Michel Houellebecq et la politique : le grand malentendu

https://commons.wikimedia.org/wiki/File:Michel_Houellebecq_no_Fronteiras_do_Pensamento_Porto_Alegre_2016_(30895029365).jpg
© Fronteiras do Pensamento | Luiz Munhoz

A chaque publication d’un roman de Michel Houellebecq, le débat est vif entre les journalistes, mais aussi entre les militants politiques de tous bords et entre de nombreux citoyens. Une chose est sûre, son oeuvre ne laisse personne indifférent et les critiques à son encontre sont nombreuses, jusque sur LVSL. Mais au lieu de réduire Michel Houellebecq au statut dépassé d’écrivain engagé, ne faudrait-il pas s’appuyer sur ses écrits pour penser la société libérale ?

La légende de l’écrivain engagé

A droite comme à gauche, de nombreux commentateurs cherchent dans l’œuvre de Michel Houellebecq les marques d’une pensée politique.
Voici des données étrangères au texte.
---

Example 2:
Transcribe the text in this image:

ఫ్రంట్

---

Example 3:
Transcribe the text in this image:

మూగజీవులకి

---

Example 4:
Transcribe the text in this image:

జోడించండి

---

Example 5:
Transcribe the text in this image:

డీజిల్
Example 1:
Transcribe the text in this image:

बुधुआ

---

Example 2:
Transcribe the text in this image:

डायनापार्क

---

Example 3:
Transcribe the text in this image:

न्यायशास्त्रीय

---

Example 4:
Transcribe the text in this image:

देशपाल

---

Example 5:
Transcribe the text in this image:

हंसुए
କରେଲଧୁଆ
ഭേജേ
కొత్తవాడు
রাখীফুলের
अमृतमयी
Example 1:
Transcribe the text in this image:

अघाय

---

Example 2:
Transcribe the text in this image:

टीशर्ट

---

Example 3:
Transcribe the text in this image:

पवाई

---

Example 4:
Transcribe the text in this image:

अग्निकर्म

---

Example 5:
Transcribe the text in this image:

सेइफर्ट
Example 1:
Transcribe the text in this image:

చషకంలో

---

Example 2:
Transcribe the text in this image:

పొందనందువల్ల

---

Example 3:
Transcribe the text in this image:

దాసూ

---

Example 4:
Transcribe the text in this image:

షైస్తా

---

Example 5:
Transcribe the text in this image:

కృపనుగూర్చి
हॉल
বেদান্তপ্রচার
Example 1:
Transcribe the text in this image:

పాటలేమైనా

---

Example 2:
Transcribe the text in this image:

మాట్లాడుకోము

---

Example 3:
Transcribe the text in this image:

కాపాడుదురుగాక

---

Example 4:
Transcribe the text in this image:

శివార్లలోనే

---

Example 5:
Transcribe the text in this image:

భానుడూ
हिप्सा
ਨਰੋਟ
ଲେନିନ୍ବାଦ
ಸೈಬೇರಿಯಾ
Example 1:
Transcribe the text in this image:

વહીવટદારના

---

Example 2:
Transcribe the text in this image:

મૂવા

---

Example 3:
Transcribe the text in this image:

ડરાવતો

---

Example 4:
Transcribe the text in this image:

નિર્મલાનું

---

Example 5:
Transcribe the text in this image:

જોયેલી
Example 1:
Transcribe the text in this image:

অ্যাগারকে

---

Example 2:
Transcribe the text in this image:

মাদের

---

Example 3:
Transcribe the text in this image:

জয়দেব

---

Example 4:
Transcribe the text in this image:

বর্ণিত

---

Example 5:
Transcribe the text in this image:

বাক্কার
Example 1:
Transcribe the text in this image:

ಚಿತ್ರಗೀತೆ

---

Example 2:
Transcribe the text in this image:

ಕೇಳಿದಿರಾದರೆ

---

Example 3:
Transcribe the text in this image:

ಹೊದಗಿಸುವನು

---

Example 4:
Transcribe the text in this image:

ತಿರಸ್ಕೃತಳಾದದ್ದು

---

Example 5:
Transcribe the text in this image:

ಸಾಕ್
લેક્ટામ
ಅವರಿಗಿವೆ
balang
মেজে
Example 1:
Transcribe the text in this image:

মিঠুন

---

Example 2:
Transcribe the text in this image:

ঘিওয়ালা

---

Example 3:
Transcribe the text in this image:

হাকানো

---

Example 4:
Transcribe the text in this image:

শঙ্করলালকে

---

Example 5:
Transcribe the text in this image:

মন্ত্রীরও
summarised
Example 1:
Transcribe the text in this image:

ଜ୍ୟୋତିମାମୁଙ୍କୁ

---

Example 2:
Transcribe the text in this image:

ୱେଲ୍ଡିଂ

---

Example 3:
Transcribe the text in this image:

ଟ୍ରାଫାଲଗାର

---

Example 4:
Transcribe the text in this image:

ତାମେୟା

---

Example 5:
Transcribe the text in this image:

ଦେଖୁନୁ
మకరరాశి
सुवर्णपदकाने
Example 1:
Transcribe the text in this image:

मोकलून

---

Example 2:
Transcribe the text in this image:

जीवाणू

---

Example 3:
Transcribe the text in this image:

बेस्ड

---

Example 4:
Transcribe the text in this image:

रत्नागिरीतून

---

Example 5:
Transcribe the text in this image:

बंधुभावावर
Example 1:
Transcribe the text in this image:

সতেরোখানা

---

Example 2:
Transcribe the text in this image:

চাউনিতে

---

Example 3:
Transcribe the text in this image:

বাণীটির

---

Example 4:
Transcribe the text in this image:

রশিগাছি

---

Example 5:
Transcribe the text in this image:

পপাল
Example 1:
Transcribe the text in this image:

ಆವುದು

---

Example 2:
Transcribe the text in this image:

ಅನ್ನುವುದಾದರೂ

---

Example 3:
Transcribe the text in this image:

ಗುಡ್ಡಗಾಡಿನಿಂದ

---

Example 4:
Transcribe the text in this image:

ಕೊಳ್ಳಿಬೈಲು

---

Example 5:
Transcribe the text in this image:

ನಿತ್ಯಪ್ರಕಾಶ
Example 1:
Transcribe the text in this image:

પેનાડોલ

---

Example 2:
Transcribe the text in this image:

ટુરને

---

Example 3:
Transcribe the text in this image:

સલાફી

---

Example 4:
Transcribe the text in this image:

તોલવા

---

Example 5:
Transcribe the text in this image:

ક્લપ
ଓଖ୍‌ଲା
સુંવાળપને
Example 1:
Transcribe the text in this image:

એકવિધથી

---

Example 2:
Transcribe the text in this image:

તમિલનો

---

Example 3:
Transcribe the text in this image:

Il est vrai que de Soumission à Extension du domaine de la lutte, Houellebecq décrit avec acidité la société libérale occidentale. L’affirmation selon laquelle il serait un auteur engagé a pris de l’ampleur à la faveur de la parution de son dernier roman, Soumission, paru le jour des attentats islamistes qui ont décimé la rédaction de Charlie Hebdo. Le roman décrivant la lente ascension d’un parti islamiste qui finit par gagner les élections en France entrait douloureusement en résonance avec l’actualité, si bien que certains ont voulu faire de Houellebecq un « visionnaire », tant pour servir l’absurde théorie du Grand Remplacement que pour fustiger la montée d’un sentiment anti-musulmans en France.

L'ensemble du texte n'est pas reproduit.